Now she’d really given me something to cry about. Without saying so, I knew she missed having me around while everyone was off at school. She missed her ally, her helper, her partner in crime. Mom sounded sweet which made it harder to explain that I wasn’t ready to come home yet. I tried to describe how I was changing. And just as quickly, she harshened her tone. “I’m sure you are, traveling around with those big ideas in your head. Desgraciada. Como tienes sangre azul. I’m sure your high-society Grandmother is so happy she finally pulled you away from us.”

“She didn’t pull me away, I ran away after I stabbed Dad, remember? He would have killed you if I hadn’t stepped in.”

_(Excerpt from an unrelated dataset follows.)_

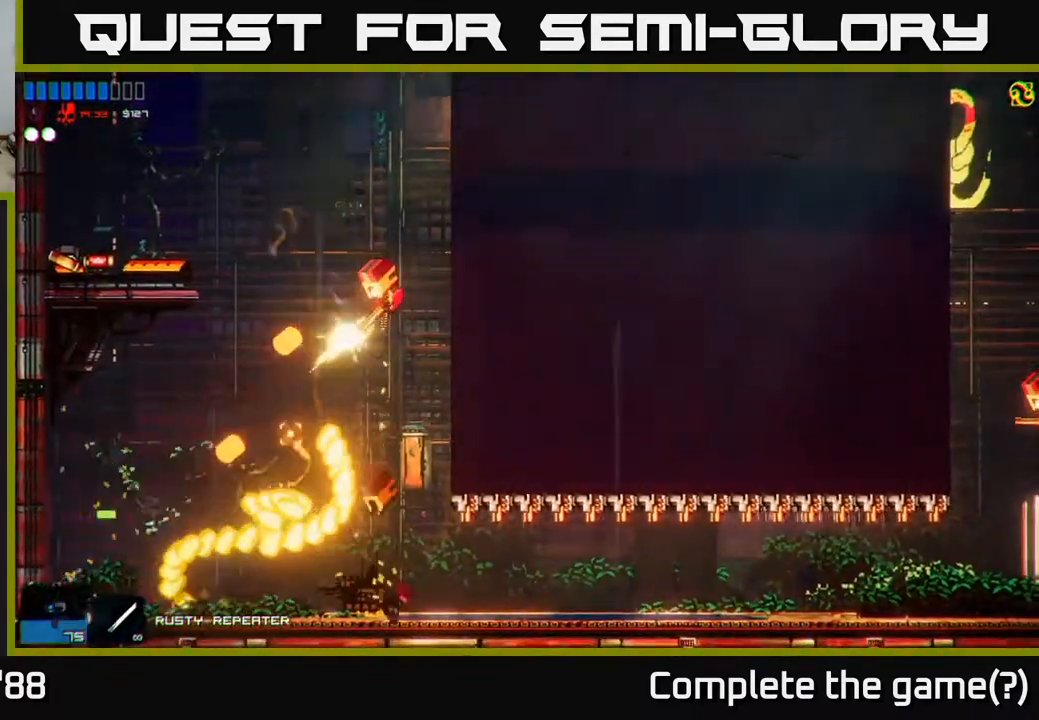
{"buttons": ["R2"], "left_stick": "center", "right_stick": "up-right", "events": []}
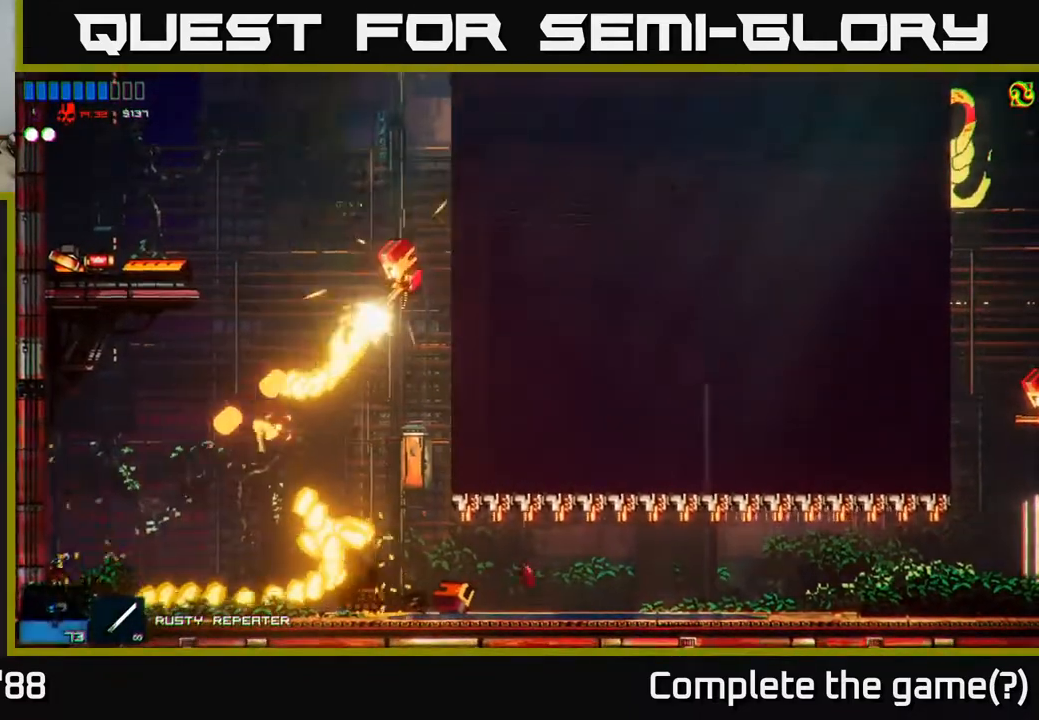
{"buttons": [], "left_stick": "center", "right_stick": "up-right", "events": [[200, "A", "down"], [267, "R2", "up"], [433, "A", "up"]]}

“He wouldn’t have touched me if your grandmother hadn’t been such a metiche. Anyway, it was nothing any different. He needs me too much to actually kill me.”

So, she’d risk getting beaten to death. “But needing isn’t the same as loving, Mom.”

“What do you know about love?”

Not much, except that it’s obviously truly blind. Mom had never seen the frightened little Anna standing in front of her.

I wondered if the reason she constantly engaged in arguments with Dad, a sort of sick game to her, was to prove some kind of love. Still on a high from marching for peace, singing songs of freedom and unity, chanting words of hope, I wouldn’t let Mom bring me down.

“Anna, what are you trying to do? Get killed? You don’t understand what it’s like to be a minority. You weren’t around during the riots.”

“You’re right, Mom.” But we’ve come a long way since the Zoot Suit Riots. I’m marching for change. We need to end the war.”

“Aye dios, your father would be shocked to hear this.”

“And your father might be proud. Where would we be if not for Dolores Huerta and her family? Don’t you see the good that came of her?”

Mom laughed and I could picture the sneer on her face. “You’re no Dolores Huerta.”

No, I’m Anna LeMar and I’m not coming home. I hung up the phone.